И в толпе вельмож все повторяли, так же, как в толпе народа:
– Быть худу! быть худу!
А царь все шагал да шагал по грязи и бил в барабан, заглушая унылое пение: Со святыми упокой. Вечная память!
Туман густел. Все расплывалось в нем, таяло, делалось призрачным – и вот-вот, казалось, весь город, со всеми своими людьми и домами, и улицами, подымется, вместе с туманом, и разлетится, как сон.
Вернувшись с похорон в Летний дворец, Петр сел в маленькую верейку, переехал через темную ночную Неву, один, без гребцов, сам работая веслами, и причалил у небольшой деревянной пристани на противоположном берегу.
Здесь, почти у самой реки, недалеко от Троицкого собора, стоял маленький низенький домик, один из первых домов, построенных голландскими плотниками, при самом основании Петербурга – первый дворец Петра, похожий на бедные хижины саардамских корабельщиков. Он был срублен из соснового леса, который рос тут же, на диком болоте Кейвусари, Березового острова; выкрашен масляною краскою под кирпич и крыт дощечками под черепицу.
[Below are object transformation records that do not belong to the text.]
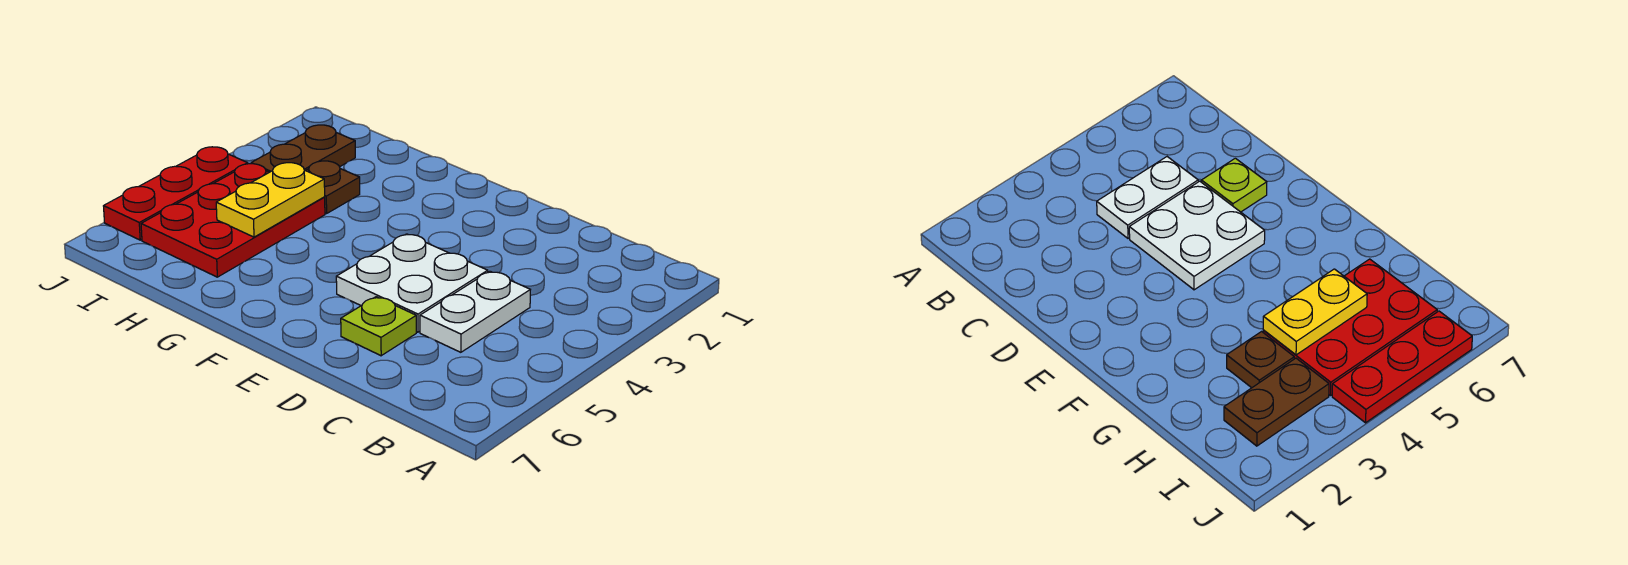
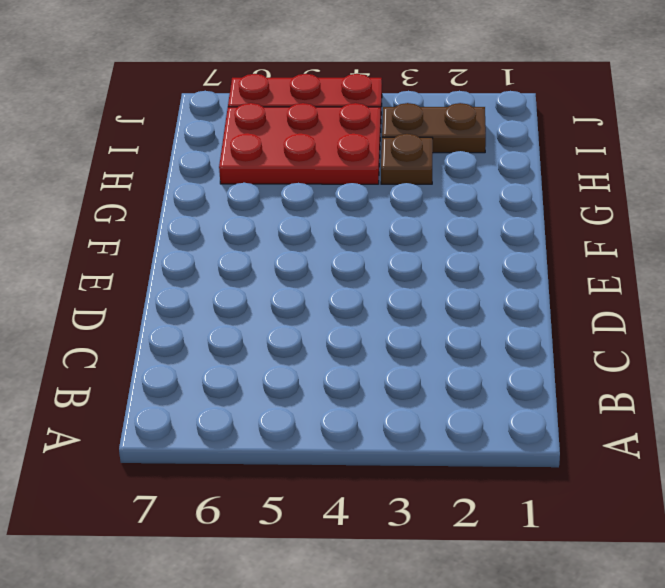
none -> white plate C4:C5 level 1
none -> white plate D4:E5 level 1

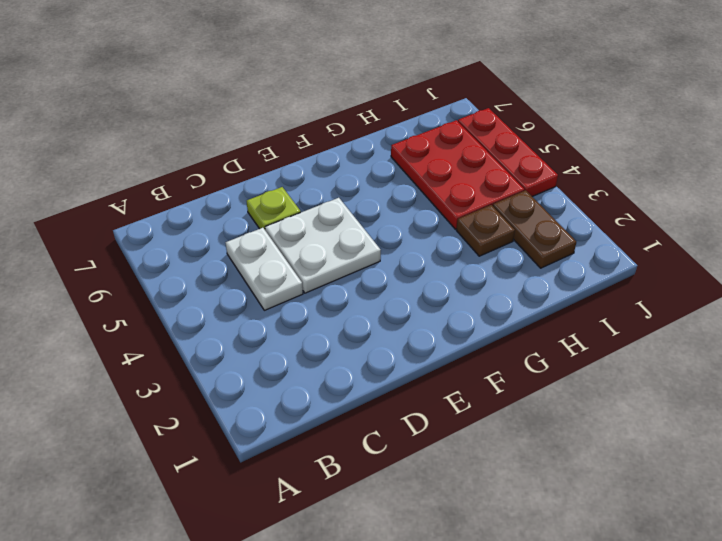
none -> yellow plate H4:H5 level 2

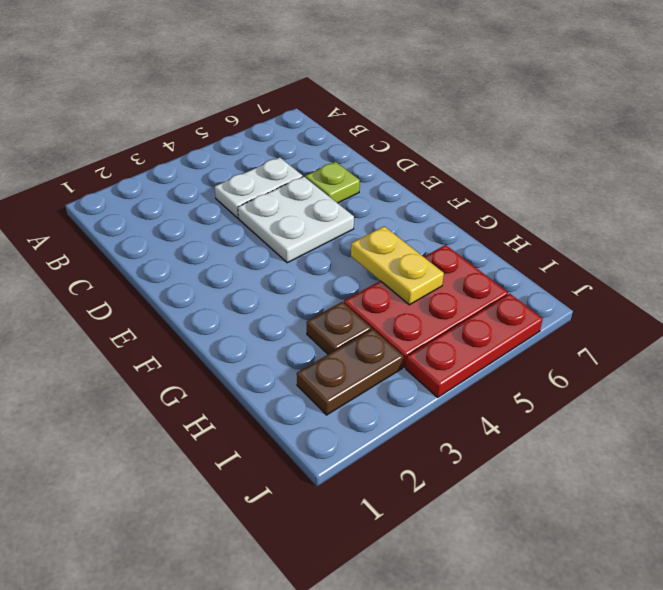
yellow plate G5:H5 level 2 -> yellow plate H4:H5 level 2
Комнаты низенькие, тесные – всего три: направо от сеней конторка, налево столовая и за нею спальня – самая крошечная из трех, четыре аршина в длину, три в ширину – едва повернуться. Убранство, хотя очень простое, но уютное и опрятное, на голландский образец. Потолок и стены обиты выбеленным холстом; окна широкие, низкие, с переплетом из свинцовых желобков и мелкими стеклами, с дубовыми ставнями на железных болтах. Двери не по росту Петра – он должен был наклоняться, чтобы не удариться головой о притолку.
После постройки Летнего и Зимнего дворца, стоял этот домик пустой. Только изредка царь ночевал в нем, когда ему хотелось остаться совсем одному, даже без Катеньки.
Войдя в сени, растолкал храпевшего на войлоке денщика, велел дать огня, прошел в конторку, запер дверь на ключ, поставил свечу на стол, сел в кресло, вынул из кармана письма Толстого, Румянцева и царевича, но перед тем, чтоб их распечатать, остановился, как будто в нерешимости, прислушиваясь к мерному гулкому бою часов на колокольне у Троицы. Пробило девять. Последний звук замер, и наступала тишина, такая же, как в те дни, когда Петербурга еще не было, и кругом этого бедного домика были только бесконечные леса да непроходимые топи.